Co-Authored-By: Claude Opus 4.7 (1M context) <noreply@anthropic.com>
2026-05-17 01:36:35 +00:00
f0885aeb1e feat(analyze,ui): recommend Standardize Formats + bold red Open buttons
Two reported issues addressed together because they're the same UX
flow (home findings panel → jump to relevant tool).

(1) Format-Standardizer recommendations weren't firing.

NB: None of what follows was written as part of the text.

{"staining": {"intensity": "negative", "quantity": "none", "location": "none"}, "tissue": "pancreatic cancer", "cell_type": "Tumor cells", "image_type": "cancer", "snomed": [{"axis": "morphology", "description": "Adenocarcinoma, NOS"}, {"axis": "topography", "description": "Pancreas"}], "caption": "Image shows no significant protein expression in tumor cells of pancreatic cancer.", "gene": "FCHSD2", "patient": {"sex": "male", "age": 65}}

Reported: uploading a file from the format-cleaner test corpus
(``24_format_dates.csv``, ``25_format_phones.csv``,
``29_format_currencies.csv``, ``30_format_integration.csv``) showed
zero "Standardize Formats" recommendations even though the columns
clearly mixed multiple date / phone / currency formats.

Two underlying causes:

- ``_detect_inconsistent_date_format`` required two MATCHES per
  distinct format. A test column with N rows each in a different
  format had ≤1 match per format and was silently passed over.
  Loosened to "≥1 match per format" — the inconsistency signal is
  the presence of ≥2 distinct formats, not their volume.
- Only date inconsistency was detected. Phones, currency, and
  booleans (the other format-standardizer fix categories) had no
  detector at all.

Added three new detectors:

- ``_detect_inconsistent_phone_format``: nine phone-format regexes
  (plain-10, US paren / dash / dot / space, +country, extension,
  intl plus). Fires when a column is ≥35% phone-shaped AND mixes
  ≥2 formats.
- ``_detect_inconsistent_currency_format``: thirteen currency regexes
  covering US ($1,234.56 / $1234.56), EU (€1.234,56), India lakh
  notation, Swiss apostrophe, trailing-symbol, parens-negative,
  prefix-currency-code, suffix-currency-code, and negative variants.
  Same fire criteria as phone.
- ``_detect_inconsistent_boolean_format``: column is ≥80% boolean
  tokens (yes/no/y/n/true/false/1/0) AND uses ≥3 distinct surface
  forms (e.g. yes / Y / true / 1 mixed together).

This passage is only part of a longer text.